CGH, either alone or in combination with flow cytometry, has provided an alternative approach for the detection of chromosomal abnormalities in SAs (13,28). CGH detects aneuploidy of all chromosomes, including partial monosomies or trisomies. However, it is not capable of reliably detecting changes in ploidy (since signal ratios are normalized over the whole chromosome complement); nor is it able to detect low-grade mosaicism or balanced structural anomalies (11). Since changes in ploidy and mosaicism are common among SAs, all normal CGH results must be followed up with flow cytometry or standard cytogenetic methods of diagnosis (29).

Compared with CGH, whole-genome SNP arrays have an important advantage in the detection of HMs. SNPs constitute comparatively small changes, usually involving the replacement of one nucleotide by another. Individual SNPs mark a unique genomic location, and are usually neutral in nature (30). Information provided by molecular karyotyping is directly associated with the physical and genetic map of the human genome. In addition to specific genotype data, analysis of SNP allele patterns is able to provide: i) Confirmation of CNV calls; ii) sensitivity for detection of mosaicism; and iii) detection of excessive homozygosity (12). For this reason, SNP arrays are more highly sensitive for the detection of HM.

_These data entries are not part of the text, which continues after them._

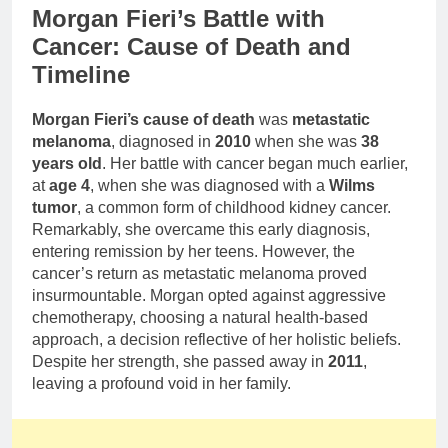
Morgan Fieri’s Battle with
Cancer: Cause of Death and
Timeline
Morgan Fieri’s cause of death
was
metastatic
melanoma
, diagnosed in
2010
when she was
38
years old
. Her battle with cancer began much earlier,
at
age 4
, when she was diagnosed with a
Wilms
tumor
, a common form of childhood kidney cancer.
Remarkably, she overcame this early diagnosis,
entering remission by her teens. However, the
cancer’s return as metastatic melanoma proved
insurmountable. Morgan opted against aggressive
chemotherapy, choosing a natural health-based
approach, a decision reflective of her holistic beliefs.
Despite her strength, she passed away in
2011
,
leaving a profound void in her family.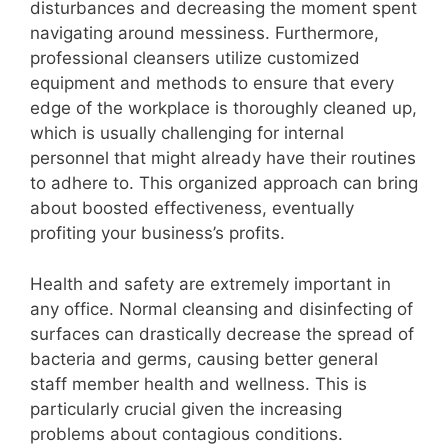
disturbances and decreasing the moment spent
navigating around messiness. Furthermore,
professional cleansers utilize customized
equipment and methods to ensure that every
edge of the workplace is thoroughly cleaned up,
which is usually challenging for internal
personnel that might already have their routines
to adhere to. This organized approach can bring
about boosted effectiveness, eventually
profiting your business’s profits.
Health and safety are extremely important in
any office. Normal cleansing and disinfecting of
surfaces can drastically decrease the spread of
bacteria and germs, causing better general
staff member health and wellness. This is
particularly crucial given the increasing
problems about contagious conditions.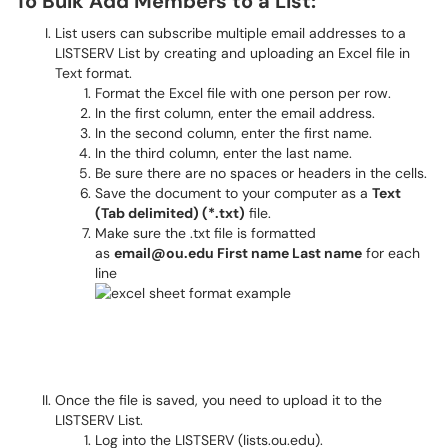
To Bulk Add Members to a List:
List users can subscribe multiple email addresses to a
LISTSERV List by creating and uploading an Excel file in
Text format.
Format the Excel file with one person per row.
In the first column, enter the email address.
In the second column, enter the first name.
In the third column, enter the last name.
Be sure there are no spaces or headers in the cells.
Save the document to your computer as a
Text
(Tab delimited) (*.txt)
file.
Make sure the .txt file is formatted
as
email@ou.edu First name Last name
for each
line
Once the file is saved, you need to upload it to the
LISTSERV List.
Log into the LISTSERV (lists.ou.edu).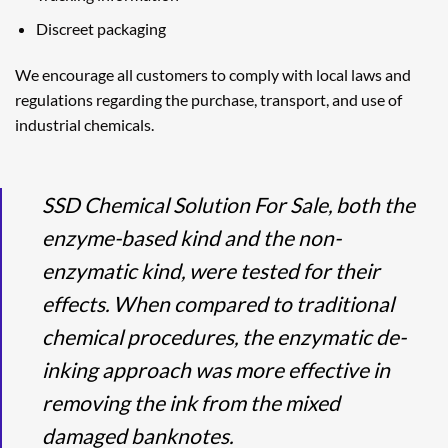
Discreet packaging
We encourage all customers to comply with local laws and
regulations regarding the purchase, transport, and use of
industrial chemicals.
SSD Chemical Solution For Sale, both the
enzyme-based kind and the non-
enzymatic kind, were tested for their
effects. When compared to traditional
chemical procedures, the enzymatic de-
inking approach was more effective in
removing the ink from the mixed
damaged banknotes.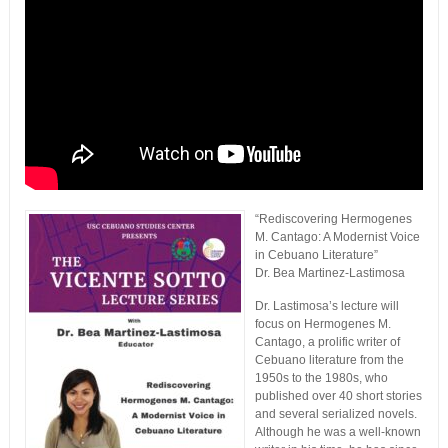
“Rediscovering Hermogenes
M. Cantago: A Modernist Voice
in Cebuano Literature”
Dr. Bea Martinez-Lastimosa
Dr. Lastimosa’s lecture will
focus on Hermogenes M.
Cantago, a prolific writer of
Cebuano literature from the
1950s to the 1980s, who
published over 40 short stories
and several serialized novels.
Although he was a well-known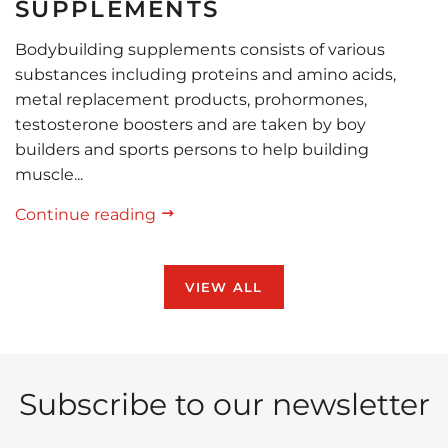
SUPPLEMENTS
Bodybuilding supplements consists of various
substances including proteins and amino acids,
metal replacement products, prohormones,
testosterone boosters and are taken by boy
builders and sports persons to help building
muscle...
Continue reading
VIEW ALL
Subscribe to our newsletter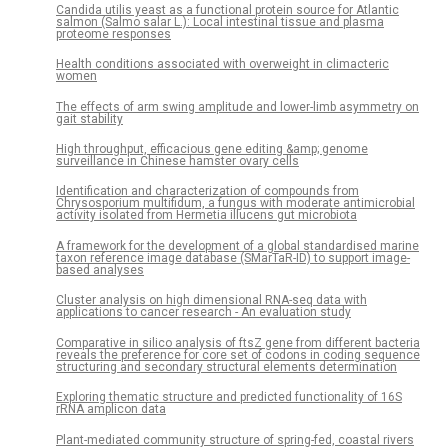
Candida utilis yeast as a functional protein source for Atlantic
salmon (Salmo salar L.): Local intestinal tissue and plasma
proteome responses
Health conditions associated with overweight in climacteric
women
The effects of arm swing amplitude and lower-limb asymmetry on
gait stability
High throughput, efficacious gene editing &amp; genome
surveillance in Chinese hamster ovary cells
Identification and characterization of compounds from
Chrysosporium multifidum, a fungus with moderate antimicrobial
activity isolated from Hermetia illucens gut microbiota
A framework for the development of a global standardised marine
taxon reference image database (SMarTaR-ID) to support image-
based analyses
Cluster analysis on high dimensional RNA-seq data with
applications to cancer research - An evaluation study
Comparative in silico analysis of ftsZ gene from different bacteria
reveals the preference for core set of codons in coding sequence
structuring and secondary structural elements determination
Exploring thematic structure and predicted functionality of 16S
rRNA amplicon data
Plant-mediated community structure of spring-fed, coastal rivers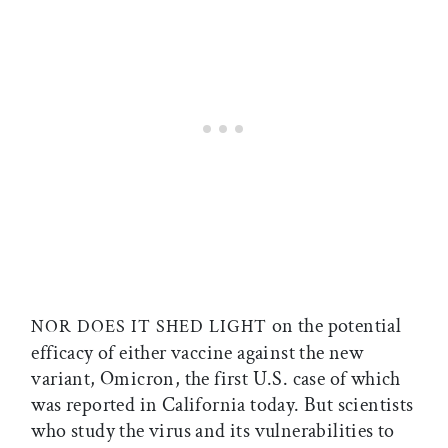
on the potential
NOR DOES IT SHED LIGHT
efficacy of either vaccine against the new
variant, Omicron, the first U.S. case of which
was reported in California today. But scientists
who study the virus and its vulnerabilities to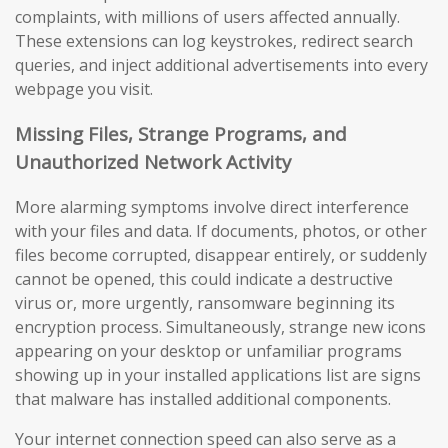
complaints, with millions of users affected annually.
These extensions can log keystrokes, redirect search
queries, and inject additional advertisements into every
webpage you visit.
Missing Files, Strange Programs, and
Unauthorized Network Activity
More alarming symptoms involve direct interference
with your files and data. If documents, photos, or other
files become corrupted, disappear entirely, or suddenly
cannot be opened, this could indicate a destructive
virus or, more urgently, ransomware beginning its
encryption process. Simultaneously, strange new icons
appearing on your desktop or unfamiliar programs
showing up in your installed applications list are signs
that malware has installed additional components.
Your internet connection speed can also serve as a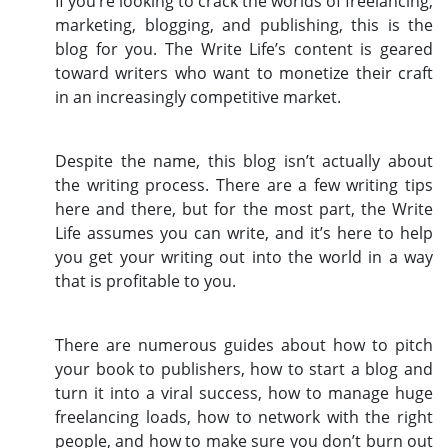
If you’re looking to crack the worlds of freelancing,
marketing, blogging, and publishing, this is the
blog for you. The Write Life’s content is geared
toward writers who want to monetize their craft
in an increasingly competitive market.
Despite the name, this blog isn’t actually about
the writing process. There are a few writing tips
here and there, but for the most part, the Write
Life assumes you can write, and it’s here to help
you get your writing out into the world in a way
that is profitable to you.
There are numerous guides about how to pitch
your book to publishers, how to start a blog and
turn it into a viral success, how to manage huge
freelancing loads, how to network with the right
people, and how to make sure you don’t burn out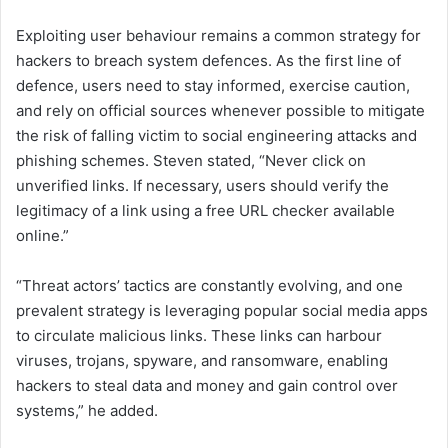
Exploiting user behaviour remains a common strategy for
hackers to breach system defences. As the first line of
defence, users need to stay informed, exercise caution,
and rely on official sources whenever possible to mitigate
the risk of falling victim to social engineering attacks and
phishing schemes. Steven stated, “Never click on
unverified links. If necessary, users should verify the
legitimacy of a link using a free URL checker available
online.”
“Threat actors’ tactics are constantly evolving, and one
prevalent strategy is leveraging popular social media apps
to circulate malicious links. These links can harbour
viruses, trojans, spyware, and ransomware, enabling
hackers to steal data and money and gain control over
systems,” he added.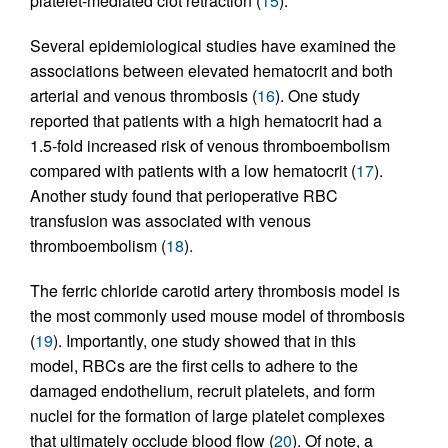
platelet-mediated clot retraction (
15
).
Several epidemiological studies have examined the
associations between elevated hematocrit and both
arterial and venous thrombosis (
16
). One study
reported that patients with a high hematocrit had a
1.5-fold increased risk of venous thromboembolism
compared with patients with a low hematocrit (
17
).
Another study found that perioperative RBC
transfusion was associated with venous
thromboembolism (
18
).
The ferric chloride carotid artery thrombosis model is
the most commonly used mouse model of thrombosis
(
19
). Importantly, one study showed that in this
model, RBCs are the first cells to adhere to the
damaged endothelium, recruit platelets, and form
nuclei for the formation of large platelet complexes
that ultimately occlude blood flow (
20
). Of note, a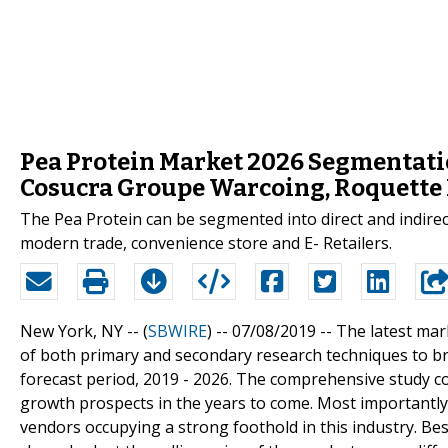
Pea Protein Market 2026 Segmentatio
Cosucra Groupe Warcoing, Roquette 
The Pea Protein can be segmented into direct and indire
modern trade, convenience store and E- Retailers.
New York, NY -- (
SBWIRE
) -- 07/08/2019 --
The latest mar
of both primary and secondary research techniques to bri
forecast period, 2019 - 2026. The comprehensive study cov
growth prospects in the years to come. Most importantly, 
vendors occupying a strong foothold in this industry. Besi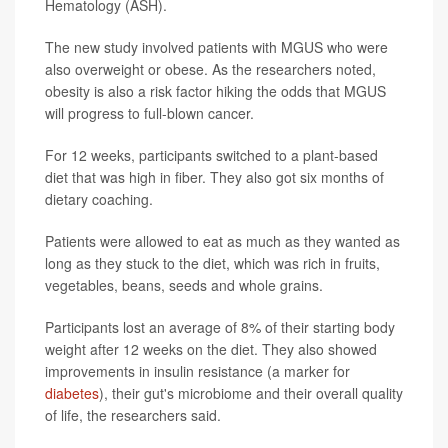
Hematology (ASH).
The new study involved patients with MGUS who were
also overweight or obese. As the researchers noted,
obesity is also a risk factor hiking the odds that MGUS
will progress to full-blown cancer.
For 12 weeks, participants switched to a plant-based
diet that was high in fiber. They also got six months of
dietary coaching.
Patients were allowed to eat as much as they wanted as
long as they stuck to the diet, which was rich in fruits,
vegetables, beans, seeds and whole grains.
Participants lost an average of 8% of their starting body
weight after 12 weeks on the diet. They also showed
improvements in insulin resistance (a marker for
diabetes
), their gut's microbiome and their overall quality
of life, the researchers said.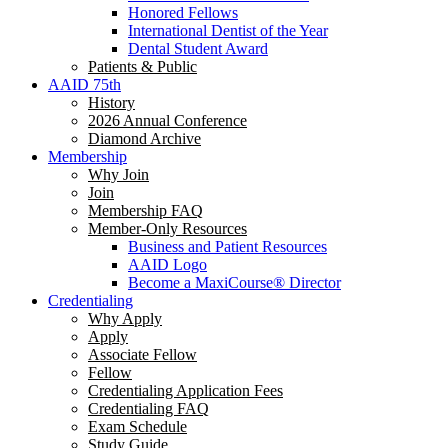
Honored Fellows
International Dentist of the Year
Dental Student Award
Patients & Public
AAID 75th
History
2026 Annual Conference
Diamond Archive
Membership
Why Join
Join
Membership FAQ
Member-Only Resources
Business and Patient Resources
AAID Logo
Become a MaxiCourse® Director
Credentialing
Why Apply
Apply
Associate Fellow
Fellow
Credentialing Application Fees
Credentialing FAQ
Exam Schedule
Study Guide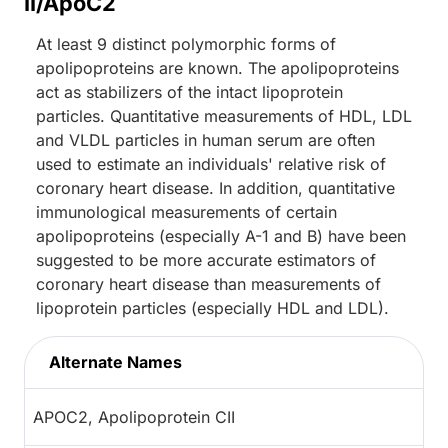
II/ApoC2
At least 9 distinct polymorphic forms of
apolipoproteins are known. The apolipoproteins
act as stabilizers of the intact lipoprotein
particles. Quantitative measurements of HDL, LDL
and VLDL particles in human serum are often
used to estimate an individuals' relative risk of
coronary heart disease. In addition, quantitative
immunological measurements of certain
apolipoproteins (especially A-1 and B) have been
suggested to be more accurate estimators of
coronary heart disease than measurements of
lipoprotein particles (especially HDL and LDL).
Alternate Names
APOC2, Apolipoprotein CII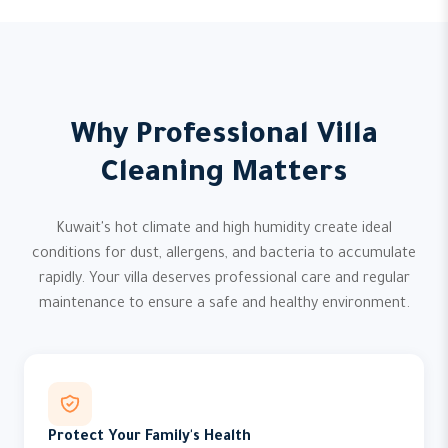
Why Professional Villa
Cleaning Matters
Kuwait's hot climate and high humidity create ideal
conditions for dust, allergens, and bacteria to accumulate
rapidly. Your villa deserves professional care and regular
maintenance to ensure a safe and healthy environment.
Protect Your Family's Health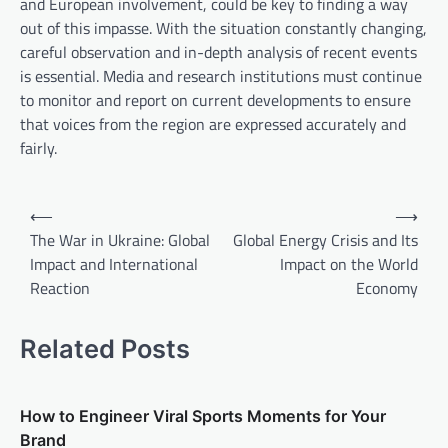
and European involvement, could be key to finding a way
out of this impasse. With the situation constantly changing,
careful observation and in-depth analysis of recent events
is essential. Media and research institutions must continue
to monitor and report on current developments to ensure
that voices from the region are expressed accurately and
fairly.
P
⟵
⟶
o
The War in Ukraine: Global
Global Energy Crisis and Its
Impact and International
Impact on the World
s
Reaction
Economy
t
n
Related Posts
a
v
How to Engineer Viral Sports Moments for Your
i
Brand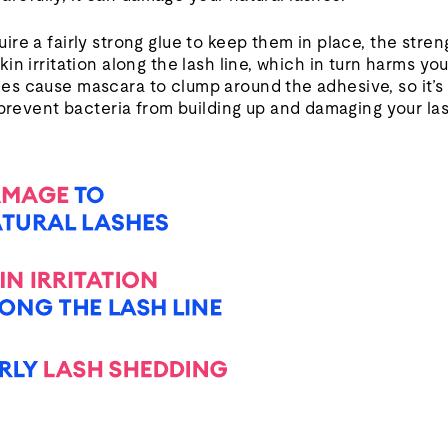
re a fairly strong glue to keep them in place, the stre
in irritation along the lash line, which in turn harms yo
s cause mascara to clump around the adhesive, so it’s 
 prevent bacteria from building up and damaging your la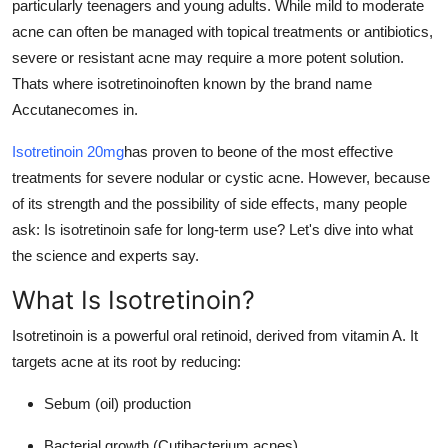
particularly teenagers and young adults. While mild to moderate
Finance
acne can often be managed with topical treatments or antibiotics,
severe or resistant acne may require a more potent solution.
General
Thats where isotretinoinoften known by the brand name
Accutanecomes in.
Press Release
Isotretinoin 20mg
has proven to beone of the most effective
treatments for severe nodular or cystic acne. However, because
of its strength and the possibility of side effects, many people
ask: Is isotretinoin safe for long-term use? Let's dive into what
the science and experts say.
What Is Isotretinoin?
Isotretinoin is a powerful oral retinoid, derived from vitamin A. It
targets acne at its root by reducing:
Sebum (oil) production
Bacterial growth (Cutibacterium acnes)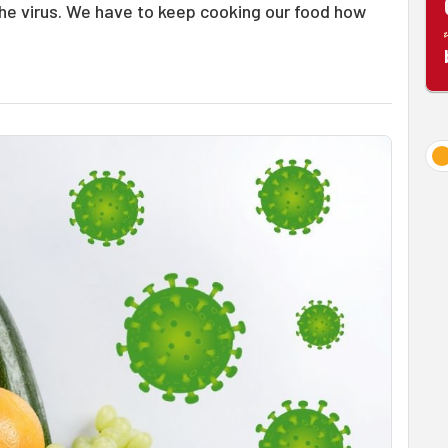
 the virus. We have to keep cooking our food how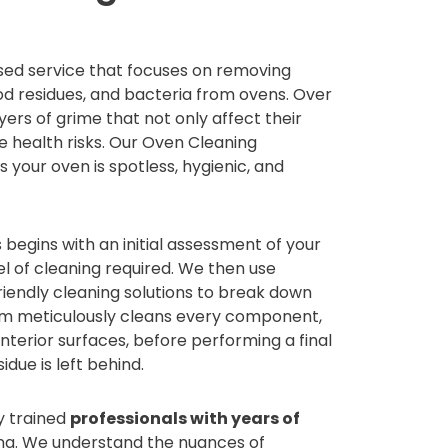
ised service that focuses on removing
od residues, and bacteria from ovens. Over
ers of grime that not only affect their
 health risks. Our Oven Cleaning
 your oven is spotless, hygienic, and
begins with an initial assessment of your
l of cleaning required. We then use
iendly cleaning solutions to break down
am meticulously cleans every component,
 interior surfaces, before performing a final
idue is left behind.
y trained
professionals with years of
ng. We understand the nuances of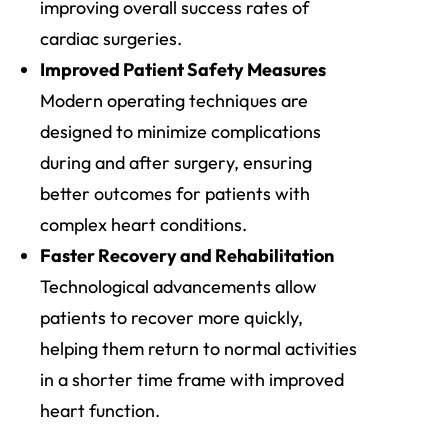
improving overall success rates of
cardiac surgeries.
Improved Patient Safety Measures
Modern operating techniques are
designed to minimize complications
during and after surgery, ensuring
better outcomes for patients with
complex heart conditions.
Faster Recovery and Rehabilitation
Technological advancements allow
patients to recover more quickly,
helping them return to normal activities
in a shorter time frame with improved
heart function.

Although the performance characteristics of SNP-array genotyping are superior to the majority of other methods for diagnosing HM, several limitations must be noted. SNP-array genotyping is able to detect triploidy, but not all cases of triploidy result in the phenotype of PHM (31). For this reason, it is important to combine SNP-array genotyping with clinical findings, histopathological features and genotyping results to ensure an accurate classification, for example, histology and p57 immunohistochemistry followed by microsatellite genotyping for equivocal cases (14,15,27). Despite the aforementioned limitations to the clinical sensitivity and specificity, SNP-array genotyping is valuable since it yields direct information about the mechanism, even in the absence of the detection of the father's and mother's samples. The method is relatively inexpensive, and enables the identification of other genomic abnormalities that could potentially be misclassified as HMs on histopathological examination. Finally, and most importantly, in excluding a diagnosis of either CHM or PHM, SNP-array genotyping eliminates the requirement for clinical monitoring following pregnancy termination (12,30,32).

Based on the characteristics of sensitivity, accuracy, efficiency and cost-effectiveness, the present results suggest that SNP arrays should provide a more useful strategy for the detection of HM specimens.